Case Presentation: A 43-year-old male with glucose-6-phosphate dehydrogenase deficiency and human immunodeficiency virus (HIV) infection presented to the emergency department with subacute onset cough and shortness of breath. Medical history was significant for development of HIV after failed post-exposure prophylaxis with brief achievement of undetectable viral load on antiretroviral therapy (ART) followed by inability to continue treatment and loss to follow-up due to financial barriers. On arrival he was hemodynamically stable but tachypneic with SpO2 92% on ambient air. His workup was significant for positive HIV antibody, CD4 count 39 with 3% concordance, and positive Epstein Barr Virus (EBV) PCR. CT revealed patchy nodular and consolidative opacities throughout both lungs with large bilateral pleural effusions. Ultrasound redemonstrated bilateral pleural effusions that appeared complex with septations (figure 1). A diagnostic and therapeutic thoracentesis was performed, which showed yellow cloudy pleural fluid with 1,928 nucleated cells (81% “malignant lymphoma cells”), pH 7.56, LDH 1,600, protein 5.3, and glucose 58. Bronchoscopy demonstrated numerous red lesions consistent with Kaposi sarcoma (KS) (punch biopsy of shin lesion confirmed KS), and BAL studies were positive for pneumocystis pneumonia.Pleural fluid cytology revealed numerous large and atypical pleomorphic lymphocytes positive for CD30, human herpesvirus 8 (HHV8), and EBV, establishing a diagnosis of primary effusion lymphoma (PEL). Subsequent PET scan revealed avid disease in lymph nodes in neck, chest, abdomen, and pelvis. The patient was initiated on chemotherapy (dose adjusted-EPOCH) with a plan to start ART after 2 weeks of treatment.

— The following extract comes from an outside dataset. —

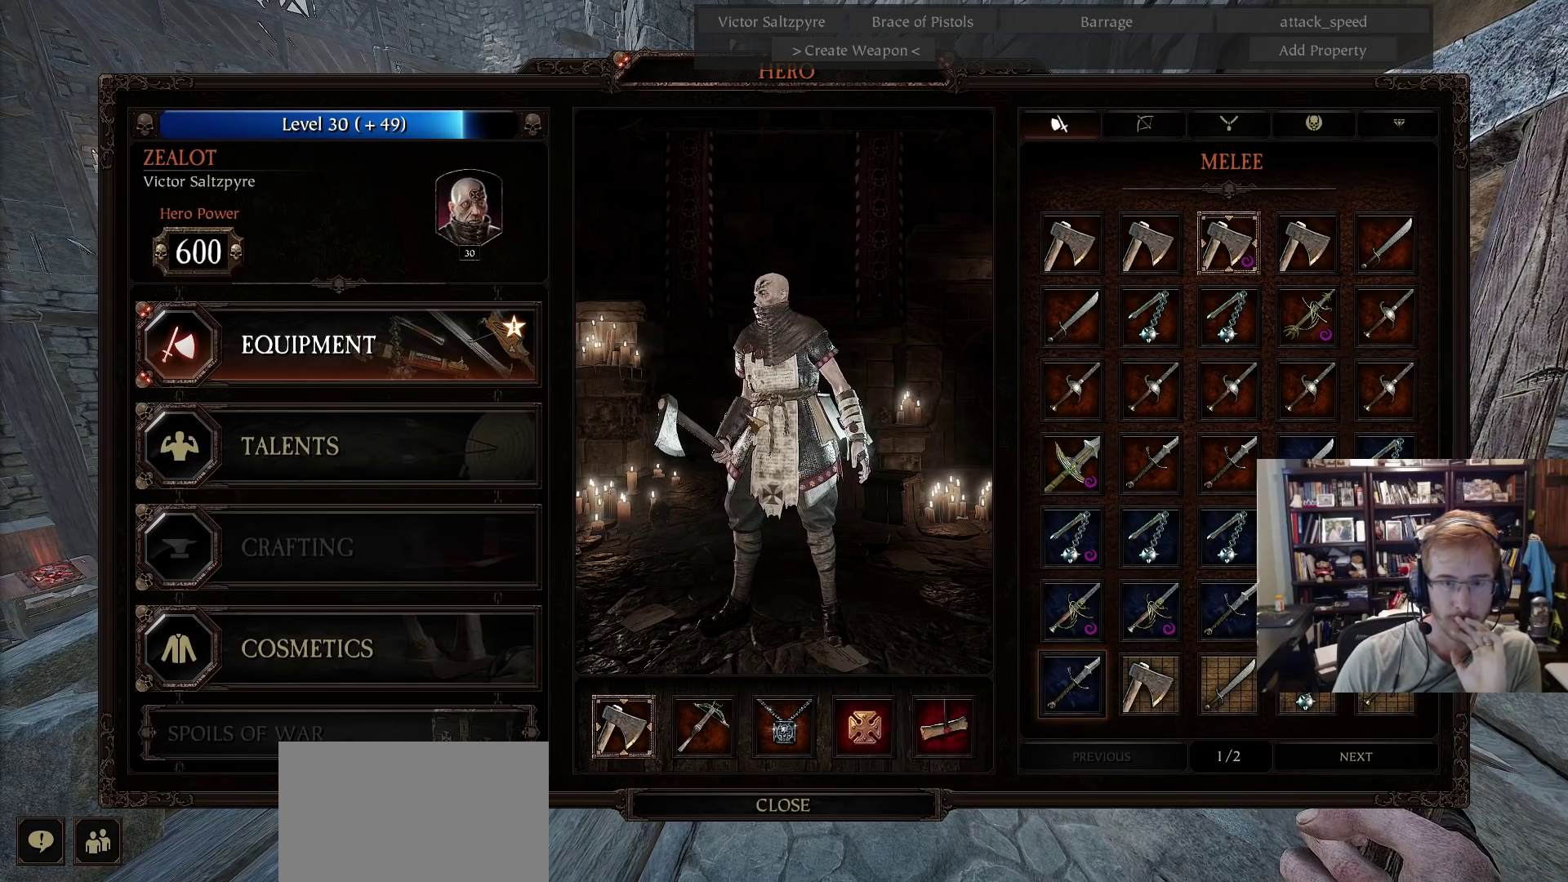
Gameplay with keyboard and mouse; each line is a JSON object with the keys and mouse buttons held at the frame after it. "events" lists presses ("down") and releases ("up") of "1", "2", "3", "4", "5", "a", "alt", "c", "caps_lock", "ctrl", "d", "e", "f", "g", "q", "r", "s", "shift", "space", "t", "tab", "v", "w", "x", "z", "mouse_left", "mouse_wheel" and "mouse_right" between this image and that frame as [ms after this image, input, new state], when the widget could be followed in between. "mouse_left", "mouse_wheel", "mouse_right" = the "left", "wheel", "right" buttons of the "mouse" list. No other keys are recorded. "wheel" means that the mouse wheel is clicked or scrolled. Not read: mouse_move.
{"keys": [], "mouse": ["left"], "events": [[150, "mouse_left", "down"]]}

Discussion: PEL is a rare disease accounting for just 1-4% of HIV-related lymphomas (1-3). While most often diagnosed in patients with HIV, it has also been described in patients following solid organ transplant and chronic hepatitis C (4-8). The pathogenesis is related to HHV8 infection, so patients may present with other sequelae of HHV8 such as KS as was seen in this patient (9,10-12). EBV is also often implicated, though its role in the development of PEL is less defined (13,14). PEL may develop on a variety of serosal surfaces but is most often seen on the pleura, pericardium, and peritoneum, so patients most often present with signs and symptoms of fluid buildup in these spaces (1,9,15,16). Examination of fluid often reveals an abundance of malignant cells and an exudative and sometimes bloody effusion (17). Ultimately, diagnosis of PEL is confirmed by the presence of HHV8 in the nuclei of malignant cells. The overall prognosis of PEL is poor, with patients living an average of 2-3 months without treatment (18,19). Treatment consists of a combination of ART, chemotherapy, radiation, and antiviral therapy, often in a clinical trial setting due to its rarity. Even with treatment, the prognosis is poor with an average survival of 6 months (9,10,16,18,19).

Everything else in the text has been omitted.